AIM OF THE EXERCISE:
Summarize the Sunday reflection below in two sentences.

TEXT FOR ANALYSIS:
+---+

08 November 2014

'Zeal for your house will consume me.' Sunday Reflections, Feast of the Dedication of the Lateran Basilica in Rome

Archbasilica of St John Lateran [Wikipedia]

The full name of the church is: Archbasilica of the Most Holy Saviour and Saints John the Baptist and the Evangelist at the Lateran. It is the Cathedral of the Diocese of Rome.

The Feast of the Dedication of the Lateran Basicila takes precedence over the 32nd Sunday in Ordinary Time.

Readings (New American Bible: Philippines, USA)

Readings (Jerusalem Bible: Australia, England & Wales, India [optional], Ireland, New Zealand, Pakistan, Scotland, South Africa) 

The Passover of the Jews was near, and Jesus went up to Jerusalem. In the temple he found people selling cattle, sheep, and doves, and the money changers seated at their tables. Making a whip of cords, he drove all of them out of the temple, both the sheep and the cattle. He also poured out the coins of the money changers and overturned their tables. He told those who were selling the doves, “Take these things out of here! Stop making my Father’s house a marketplace!”  His disciples remembered that it was written, “Zeal for your house will consume me.” The Jews then said to him, “What sign can you show us for doing this?” Jesus answered them, “Destroy this temple, and in three days I will raise it up.” The Jews then said, “This temple has been under construction for forty-six years, and will you raise it up in three days?” But he was speaking of the temple of his body. After he was raised from the dead, his disciples remembered that he had said this; and they believed the scripture and the word that Jesus had spoken.

Pushkin Museum, Moscow [Web Gallery of Art]

We are not isolated and we are not Christians on an individual basis, each one on his or her own, no, our Christian identity is to belong! We are Christians because we belong to the Church.

+---+

DATA EXTRACTS:
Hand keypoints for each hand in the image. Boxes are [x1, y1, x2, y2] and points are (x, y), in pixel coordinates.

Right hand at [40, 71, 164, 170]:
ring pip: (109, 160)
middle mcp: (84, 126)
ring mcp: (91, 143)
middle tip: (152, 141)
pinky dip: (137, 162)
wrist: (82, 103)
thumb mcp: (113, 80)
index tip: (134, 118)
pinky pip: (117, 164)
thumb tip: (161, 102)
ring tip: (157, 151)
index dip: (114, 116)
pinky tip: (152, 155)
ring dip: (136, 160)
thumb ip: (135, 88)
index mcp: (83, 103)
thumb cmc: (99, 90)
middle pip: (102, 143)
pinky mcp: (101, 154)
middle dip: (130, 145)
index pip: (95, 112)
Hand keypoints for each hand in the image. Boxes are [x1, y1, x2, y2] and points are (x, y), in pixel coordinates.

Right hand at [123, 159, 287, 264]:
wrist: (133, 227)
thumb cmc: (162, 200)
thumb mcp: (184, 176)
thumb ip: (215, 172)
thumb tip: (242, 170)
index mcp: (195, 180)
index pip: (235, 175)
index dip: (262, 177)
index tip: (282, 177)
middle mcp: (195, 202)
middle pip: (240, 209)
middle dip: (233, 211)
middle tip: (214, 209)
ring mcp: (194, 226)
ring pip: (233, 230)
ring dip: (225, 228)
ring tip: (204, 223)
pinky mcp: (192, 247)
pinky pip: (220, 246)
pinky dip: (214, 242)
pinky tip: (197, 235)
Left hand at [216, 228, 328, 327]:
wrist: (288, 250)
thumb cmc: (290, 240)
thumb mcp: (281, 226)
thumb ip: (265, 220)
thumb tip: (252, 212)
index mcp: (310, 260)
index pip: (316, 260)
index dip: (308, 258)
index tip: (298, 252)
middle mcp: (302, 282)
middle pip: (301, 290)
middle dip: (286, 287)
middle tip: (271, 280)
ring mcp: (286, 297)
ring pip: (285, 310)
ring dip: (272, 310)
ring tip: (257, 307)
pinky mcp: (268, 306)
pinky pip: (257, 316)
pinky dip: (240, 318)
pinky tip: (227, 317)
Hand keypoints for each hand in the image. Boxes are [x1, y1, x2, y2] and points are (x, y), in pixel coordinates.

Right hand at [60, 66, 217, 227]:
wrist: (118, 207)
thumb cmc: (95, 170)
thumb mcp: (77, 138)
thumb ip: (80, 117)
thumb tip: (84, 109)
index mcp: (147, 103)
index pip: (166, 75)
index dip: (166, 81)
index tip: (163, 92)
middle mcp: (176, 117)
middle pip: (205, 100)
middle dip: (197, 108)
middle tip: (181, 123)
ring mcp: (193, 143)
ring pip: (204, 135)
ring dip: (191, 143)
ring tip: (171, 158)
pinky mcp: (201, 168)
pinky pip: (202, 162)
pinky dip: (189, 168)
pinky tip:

+---+

RESPONSE:
The Feast of the Dedication of the Lateran Basilica, the Cathedral of the Diocese of Rome, takes precedence over the 32nd Sunday in Ordinary Time, and the passage given tells how Jesus drove the sellers and money changers out of the temple and spoke of raising the temple of his body in three days. The reflection closes by stating that Christians are not isolated individuals but are Christians because they belong to the Church.